Today, 50 years later, the factory is part of a large industrial conglomerate run by family patriarach Maniharsha Jyoti's sons, Padma and Roop as well as grandson, Saurabh. Maniharsha Jyoti worked in a mining company in India that was a supplier to the Steel Authority of India. But he returned to Nepal to contribute to nation-building at a time when there was a lot of optimism about Nepal's industrial development.

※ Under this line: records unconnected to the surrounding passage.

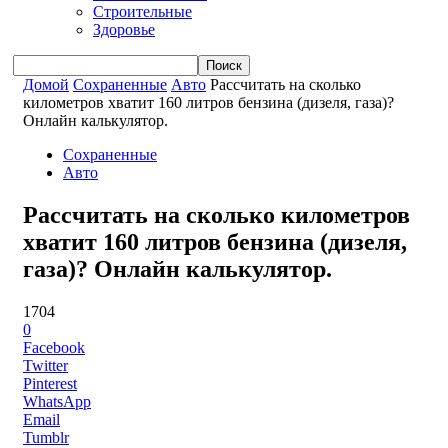
Строительные
Здоровье
Домой
Сохраненные
Авто
Рассчитать на сколько
километров хватит 160 литров бензина (дизеля, газа)?
Онлайн калькулятор.
Сохраненные
Авто
Рассчитать на сколько километров
хватит 160 литров бензина (дизеля,
газа)? Онлайн калькулятор.
1704
0
Facebook
Twitter
Pinterest
WhatsApp
Email
Tumblr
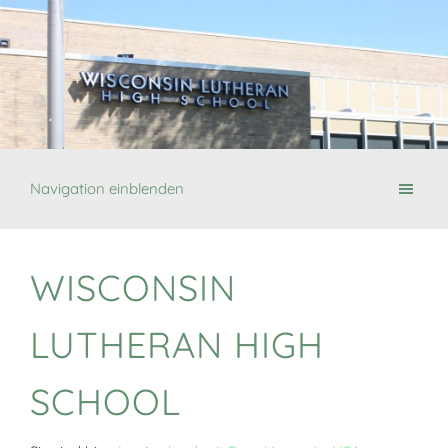
Navigation einblenden
WISCONSIN
LUTHERAN HIGH
SCHOOL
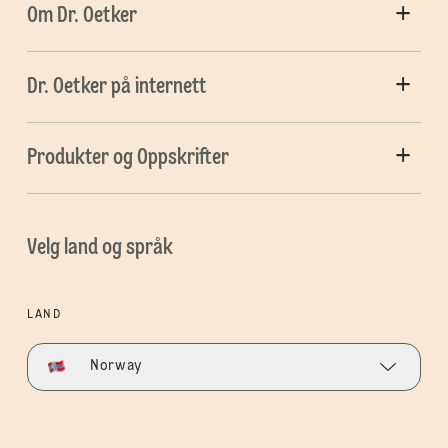
Om Dr. Oetker
Dr. Oetker på internett
Produkter og Oppskrifter
Velg land og språk
LAND
Norway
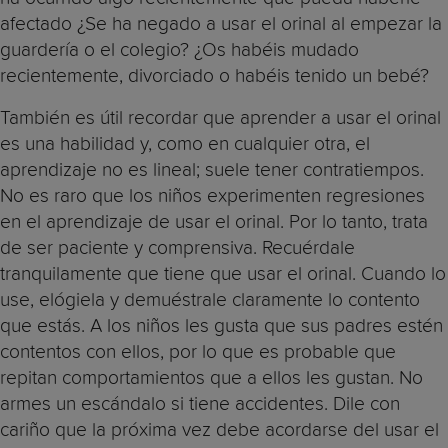
afectado ¿Se ha negado a usar el orinal al empezar la
guardería o el colegio? ¿Os habéis mudado
recientemente, divorciado o habéis tenido un bebé?
También es útil recordar que aprender a usar el orinal
es una habilidad y, como en cualquier otra, el
aprendizaje no es lineal; suele tener contratiempos.
No es raro que los niños experimenten regresiones
en el aprendizaje de usar el orinal. Por lo tanto, trata
de ser paciente y comprensiva. Recuérdale
tranquilamente que tiene que usar el orinal. Cuando lo
use, elógiela y demuéstrale claramente lo contento
que estás. A los niños les gusta que sus padres estén
contentos con ellos, por lo que es probable que
repitan comportamientos que a ellos les gustan. No
armes un escándalo si tiene accidentes. Dile con
cariño que la próxima vez debe acordarse del usar el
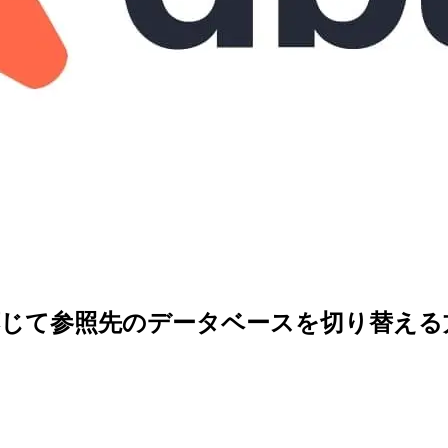
nameに応じて参照先のデータベースを切り替え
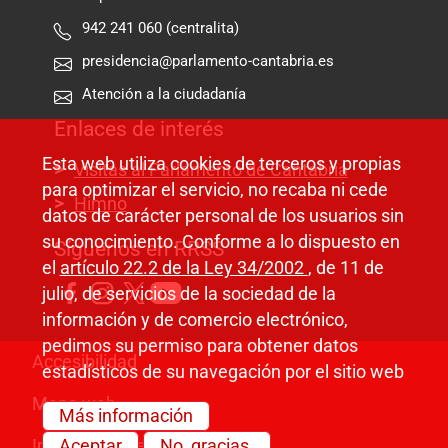
942 241 060 (centralita)
presidencia@parlamento-cantabria.es
Atención a la ciudadanía
Enlaces de interés
Esta web utiliza cookies de terceros y propias
Visitas al Parlamento de Cantabria
para optimizar el servicio, no recaba ni cede
Himno
datos de carácter personal de los usuarios sin
su conocimiento. Conforme a lo dispuesto en
Síguenos en RRSS
el
artículo 22.2 de la Ley 34/2002
, de 11 de
julio, de servicios de la sociedad de la
información y de comercio electrónico,
pedimos su permiso para obtener datos
Pie de página
Accesibilidad
estadísticos de su navegación por el sitio web
Mapa web
Más información
Aceptar
No, gracias.
Información legal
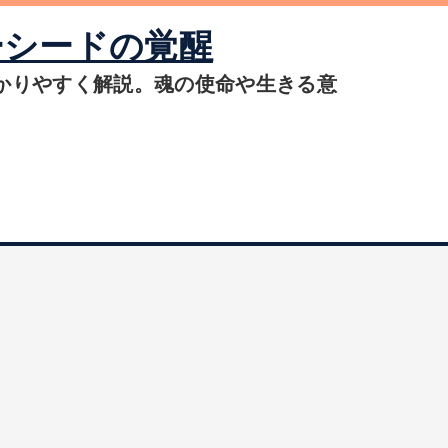
ーシードの覚醒
かりやすく解説。魂の使命や生きる意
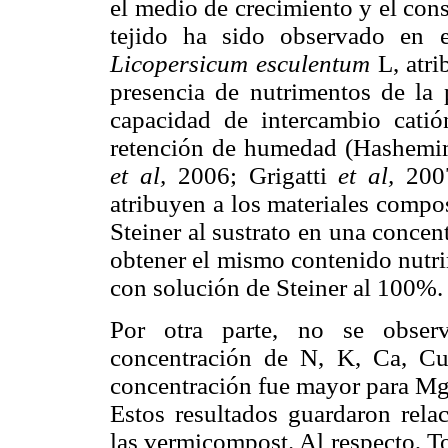
el medio de crecimiento y el con
tejido ha sido observado en
Licopersicum esculentum
L, atri
presencia de nutrimentos de la 
capacidad de intercambio catió
retención de humedad (Hashem
et al,
2006; Grigatti
et al,
2007
atribuyen a los materiales compos
Steiner al sustrato en una concen
obtener el mismo contenido nutri
con solución de Steiner al 100%.
Por otra parte, no se observ
concentración de N, K, Ca, Cu
concentración fue mayor para Mg 
Estos resultados guardaron rela
las vermicompost. Al respecto, T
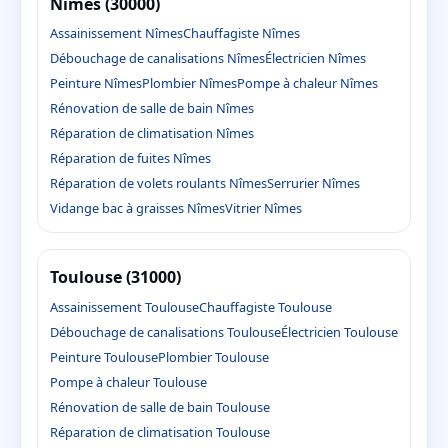
Nîmes (30000)
Assainissement Nîmes
Chauffagiste Nîmes
Débouchage de canalisations Nîmes
Électricien Nîmes
Peinture Nîmes
Plombier Nîmes
Pompe à chaleur Nîmes
Rénovation de salle de bain Nîmes
Réparation de climatisation Nîmes
Réparation de fuites Nîmes
Réparation de volets roulants Nîmes
Serrurier Nîmes
Vidange bac à graisses Nîmes
Vitrier Nîmes
Toulouse (31000)
Assainissement Toulouse
Chauffagiste Toulouse
Débouchage de canalisations Toulouse
Électricien Toulouse
Peinture Toulouse
Plombier Toulouse
Pompe à chaleur Toulouse
Rénovation de salle de bain Toulouse
Réparation de climatisation Toulouse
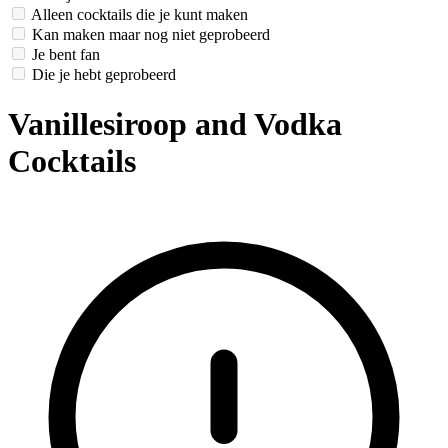
Alleen cocktails die je kunt maken
Kan maken maar nog niet geprobeerd
Je bent fan
Die je hebt geprobeerd
Vanillesiroop and Vodka
Cocktails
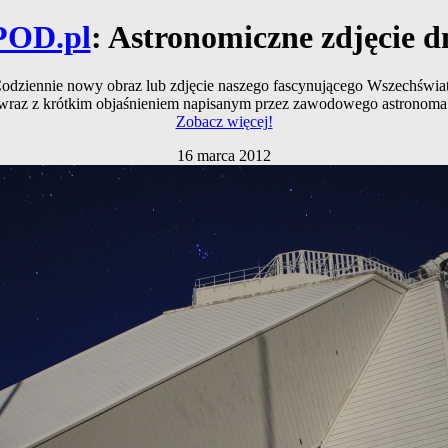
POD.pl
: Astronomiczne zdjęcie d
odziennie nowy obraz lub zdjęcie naszego fascynującego Wszechświa
wraz z krótkim objaśnieniem napisanym przez zawodowego astronoma
Zobacz więcej!
16 marca 2012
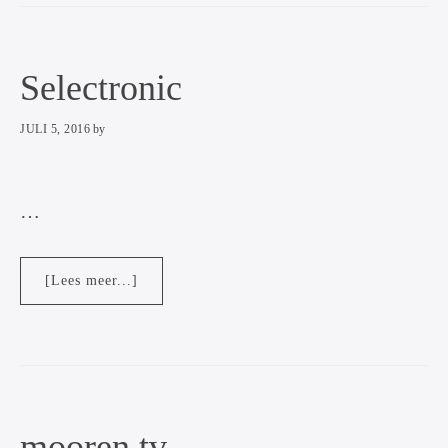
Selectronic
JULI 5, 2016
by
…
overSelectronic
[Lees meer...]
mooren.tv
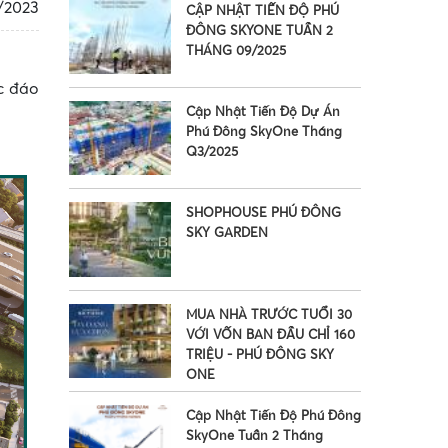
/2023
CẬP NHẬT TIẾN ĐỘ PHÚ
ĐÔNG SKYONE TUẦN 2
THÁNG 09/2025
c đáo
Cập Nhật Tiến Độ Dự Án
Phú Đông SkyOne Tháng
Q3/2025
SHOPHOUSE PHÚ ĐÔNG
SKY GARDEN
MUA NHÀ TRƯỚC TUỔI 30
VỚI VỐN BAN ĐẦU CHỈ 160
TRIỆU - PHÚ ĐÔNG SKY
ONE
Cập Nhật Tiến Độ Phú Đông
SkyOne Tuần 2 Tháng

The elder Jyoti understood that iron and steel were the backbone of a country's economy, but he had to counter a lot of nay-sayers who saw no future in the industry at a time when most Nepali homes were still not using ferrocement construction.

Himal Iron and Steel has constantly tried to keep pace with modern technology, investing in new equipment and expanding production. The quality of steel is even more important in a country like Nepal which is in a seismically active zone.

"Since the inception of Himal Steel we have never compromised on quality," says Maniharsha Jyoti's grandson, Saurabh, "over the years with advanced technology, our quality has only grown from strength to strength."

The factory has also invested heavily in the development of Parwanipur, not just by giving jobs to locals but also setting up in health and education infrastructure. Jyoti Group's mobile clinics have now taken the shape of Jyoti Clinic, a health post that provides free care to surrounding villages.

The group has also established Little Flowers School, a state of the art education center at the Jyoti Farm in Parwanipur in which children from the region get quality education. "The students at Little Flower are just as good as any student in an English medium school in Kathmandu," says Saurabh Jyoti.

From its inception, Himal Iron and Steel has always made it a matter of principle to hire local people as much as possible, upgrading their skills through training. Today, Himal's construction steel props up the country's infrastructure from the Karnali Bridge to the Nepal Telecom building, the Engineering College in Pulchok, Sunkosi Hydro power house, Soaltee Hotel and many others.